Während er Paul hinterherschaute, der langsam den Hang hinaufritt, sah er vor seinem geistigen Auge noch einmal, wie Paul auf den Mann am Labouring Creek anlegte. Zugleich hob in seiner Erinnerung Stephen die Pistole, so daß er beide vor sich sah, übereinander geblendet wie in einer Camera lucida: den Hünen am Strom, der zurückgeschleudert wurde, seine Stirn zerrissen von Pauls Schuß, und den Maya-Abgesandten im Park des Gouverneurs, seine weiße Tunika, die sich auf einmal rot verfärbte, von der linken Schulter bis zum Gürtel hinab. Robert schloß die Augen und atmete langsam ein und aus. Noch hatte er den Schrecken über diese Bluttaten nicht verwunden, und in diesem Moment schien es ihm, als ob er das in ihm lauernde Entsetzen niemals mehr bändigen würde.

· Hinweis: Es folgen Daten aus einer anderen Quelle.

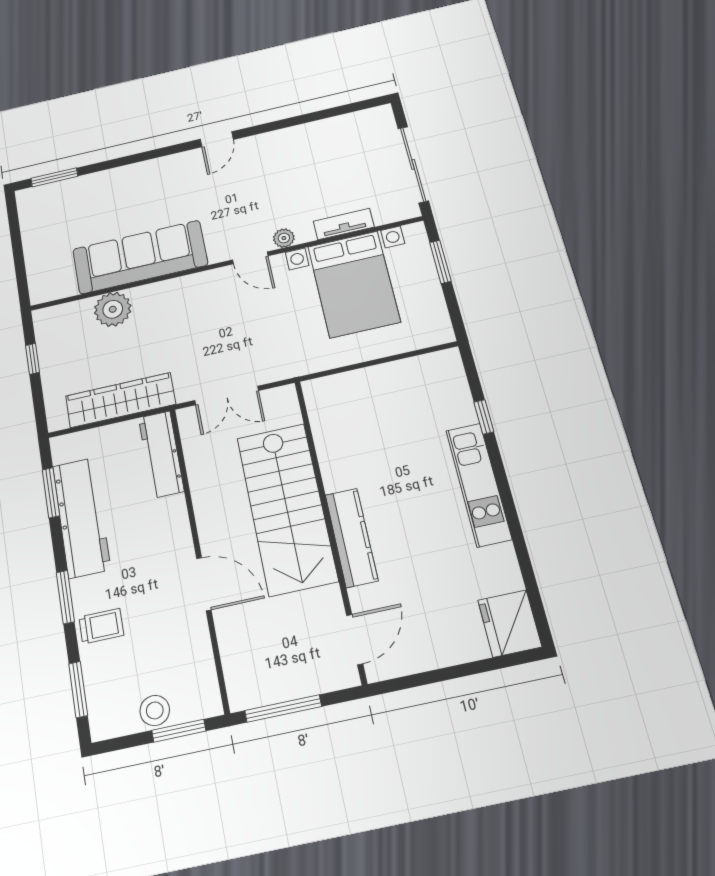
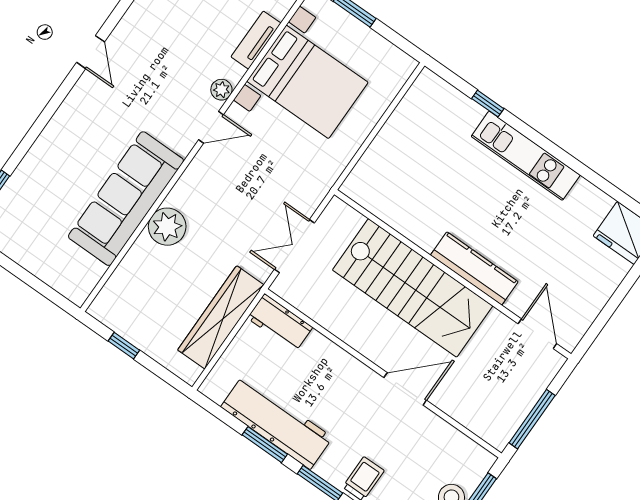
plant: (113, 309) -> (167, 227), moved
double door: (227, 395) -> (294, 246), swing flipped
workbench: (161, 454) -> (280, 323), width x0.73
window: (51, 493) -> (265, 445), moved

Als er die Augen wieder öffnete, hatte Paul eben die Kuppe des Hügels erreicht. Sein mageres rotbraunes Pferd setzte über einen Geröllbrocken am Ende des Weges, dann schwang sich Paul hinab und verschwand, die Stute hinter sich herziehend, zwischen den Trümmerstücken, die auf der Kuppe in großer Zahl verstreut schienen.
Auch sie machten sich nun an den Aufstieg. Während der letzten drei Tage hatte Robert so haarsträubende Strapazen und Hindernisse bewältigt, daß ihn selbst dieser schroffe Pfad kaum mehr schrecken konnte. Am ersten Tag, nachdem sie das Floß am Labour ing Creek zurückgelassen hatten, waren sie durch schier endloses Sumpfland geritten, bis zu den Stiefeln im Morast und von Mücken gepeinigt, die in Wolken auf sie eingestürmt waren. Am zweiten Tag hatte sie sich durch unwegsames Gestrüpp vorangekämpft, so daß sie vom Morgenlicht bis zum Abenddämmer mit Macheten einen Pfad ins Dickicht hauen mußten. Heute vormittag schließlich waren sie in ein wild zerklüftetes Gebirge gelangt und Meile um Meile über schroffe Abhänge, Geröllfelder und Saumpfade geritten, der erbarmungslosen Sonne ausgesetzt und vor Durst beinahe verschmachtend. Erst am Nachmittag hatten sie das Gebirge hinter sich gelassen, allmählich hatte sich das Land wieder abgesenkt, mit Buschwerk und Bäumen bedeckt. Die Luft war wieder feuchter und drückender geworden, und seit einigen Stunden waren sie erneut von wucherndem Regenwald umschlossen, auf schmalen Pfaden, die ein Wirrwarr aus Ästen und Stämmen, Lianen und fleischigem Blattwerk umgab.